Thursday, March 5, 2009

Insult To Injury

I should have seen it coming. Here I am, staring down the double-barrel of a milestone birthday.
FIFTY. Five decades. Half a century. Not able to call myself "middle aged" because seriously, most folks don't live to 100.
Ok, I was dealing with it. Attempting to get excited about the prospect of reaching this "golden" phase of life. All sorts of famous, wonderful people claim that the best part of life begins at 50. Oprah. Cher. Goldie Hawn. All folks with sufficient funds to lift, tuck and otherwise repair the ravages of old age.
Of course, there are the positives and negatives that inevitably come with any milestone. On surveys I am now grouped with the "45-60" gang. Not so bad. Being told by the doctor that "we don't heal as well as we used to at your age" (little putz. Is he even old enough to have graduated from high school, let alone med school?!?!?) and further humiliation at eye doctor. "Bifocals may be the way to go this time...." and the realization that there are just some things I won't ever do.
I won't ever fly an F14, be a rock star, or climb Mount Everest. the closest to any of these activities I achieve at this point is flying around in my Dodge Caravan, playing my guitar for an audience of two (both canine) and scaling the mountain of laundry that seems to accumulate wherever my teenager drops her things. I've come to embrace and cherish all of these things as how I chose to live my life. However, I was utterly unprepared this afternoon to go out to my mailbox and pull out the mail, casually leafing through it on my little front porch. Then I saw it.
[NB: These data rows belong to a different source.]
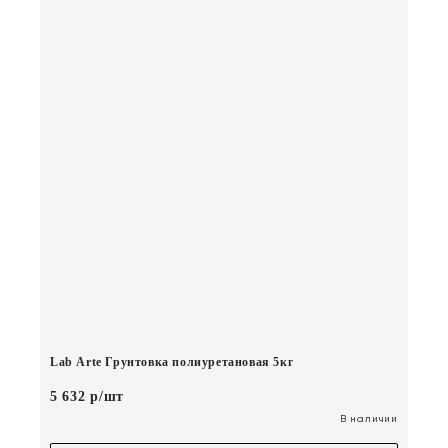
Lab Arte Грунтовка полиуретановая 5кг
5 632 р/шт
В наличии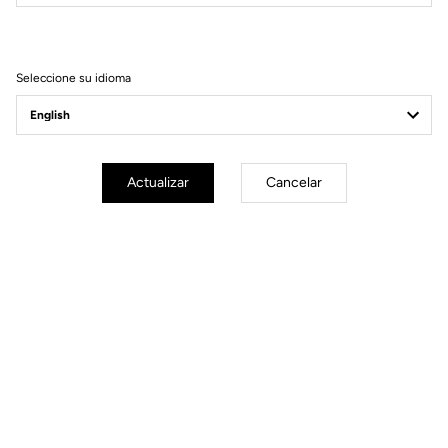
Filtrar
Ordenar
Seleccione su idioma
Gravel Adventure
Actualizar
Cancelar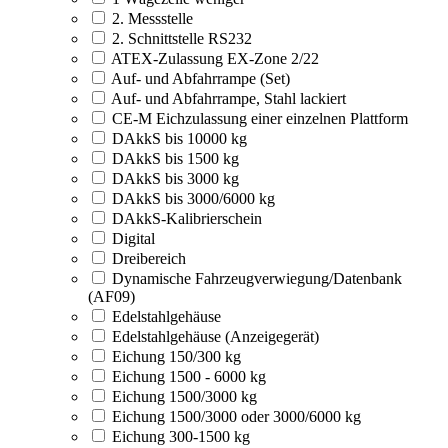
2. Messstelle
2. Schnittstelle RS232
ATEX-Zulassung EX-Zone 2/22
Auf- und Abfahrrampe (Set)
Auf- und Abfahrrampe, Stahl lackiert
CE-M Eichzulassung einer einzelnen Plattform
DAkkS bis 10000 kg
DAkkS bis 1500 kg
DAkkS bis 3000 kg
DAkkS bis 3000/6000 kg
DAkkS-Kalibrierschein
Digital
Dreibereich
Dynamische Fahrzeugverwiegung/Datenbank
(AF09)
Edelstahlgehäuse
Edelstahlgehäuse (Anzeigegerät)
Eichung 150/300 kg
Eichung 1500 - 6000 kg
Eichung 1500/3000 kg
Eichung 1500/3000 oder 3000/6000 kg
Eichung 300-1500 kg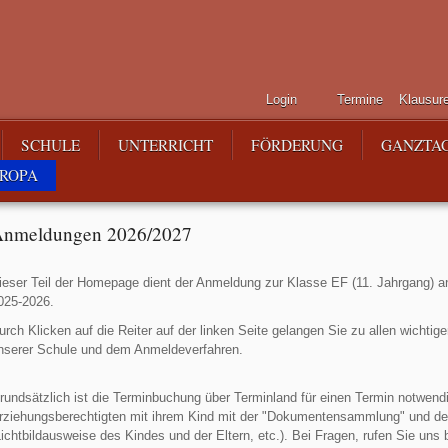
Login
Termine
Klausur
SCHULE
UNTERRICHT
FÖRDERUNG
GANZTA
ROPA
nmeldungen 2026/2027
ieser Teil der Homepage dient der Anmeldung zur Klasse EF (11. Jahrgang) an
025-2026.
urch Klicken auf die Reiter auf der linken Seite gelangen Sie zu allen wichtig
nserer Schule und dem Anmeldeverfahren.
rundsätzlich ist die Terminbuchung über Terminland für einen Termin notwend
rziehungsberechtigten mit ihrem Kind mit der "Dokumentensammlung" und 
Lichtbildausweise des Kindes und der Eltern, etc.). Bei Fragen, rufen Sie uns b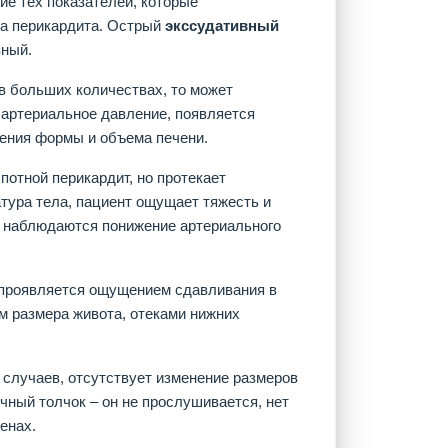
е тех показателей, которые
ма перикардита. Острый
экссудативный
зный.
 в больших количествах, то может
 артериальное давление, появляется
ения формы и объема печени.
потной перикардит, но протекает
тура тела, пациент ощущает тяжесть и
, наблюдаются понижение артериального
 проявляется ощущением сдавливания в
м размера живота, отеками нижних
 случаев, отсутствует изменение размеров
чный толчок – он не прослушивается, нет
енах.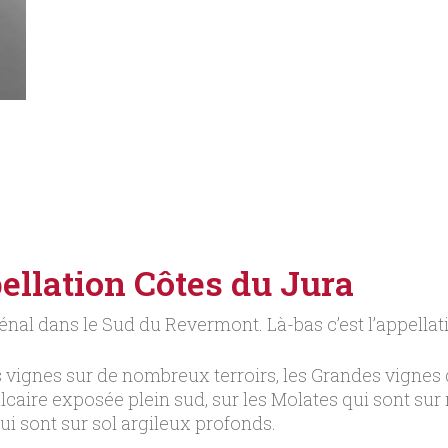
ellation Côtes du Jura
nal dans le Sud du Revermont. Là-bas c’est l’appella
es vignes sur de nombreux terroirs, les Grandes vigne
alcaire exposée plein sud, sur les Molates qui sont su
i sont sur sol argileux profonds.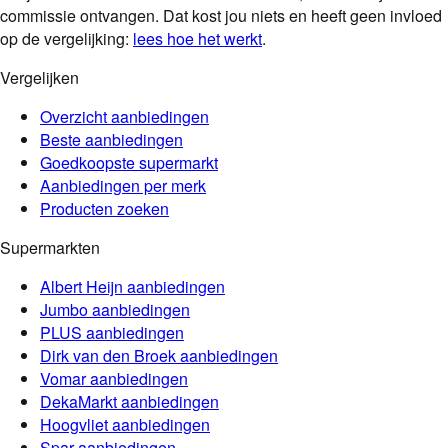
commissie ontvangen. Dat kost jou niets en heeft geen invloed
op de vergelijking:
lees hoe het werkt
.
Vergelijken
Overzicht aanbiedingen
Beste aanbiedingen
Goedkoopste supermarkt
Aanbiedingen per merk
Producten zoeken
Supermarkten
Albert Heijn
aanbiedingen
Jumbo
aanbiedingen
PLUS
aanbiedingen
Dirk van den Broek
aanbiedingen
Vomar
aanbiedingen
DekaMarkt
aanbiedingen
Hoogvliet
aanbiedingen
Spar
aanbiedingen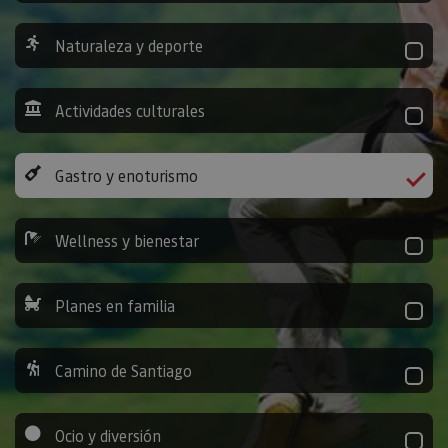
Naturaleza y deporte
Actividades culturales
Gastro y enoturismo
Wellness y bienestar
Planes en familia
Camino de Santiago
Ocio y diversión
A welcome to old age letter from AARP
! ! ! ! !
I am certain that the blood curdling scream that found its way from my antiquated, wheezy old lungs must have frightened the entire neighborhood. Dogs as far away as Kentucky howled in commiseration with my wails of humiliation. I've faced adversity before about my age. My oldest nephew once said to me when he was just a small lad of seven or eight, "WOW Aunt Donna! You were born in the FIFTIES??? Did you know FONZIE?"
Now all I have to do is pick out my next car. I'm leaning toward a blue-green buick with curb feelers.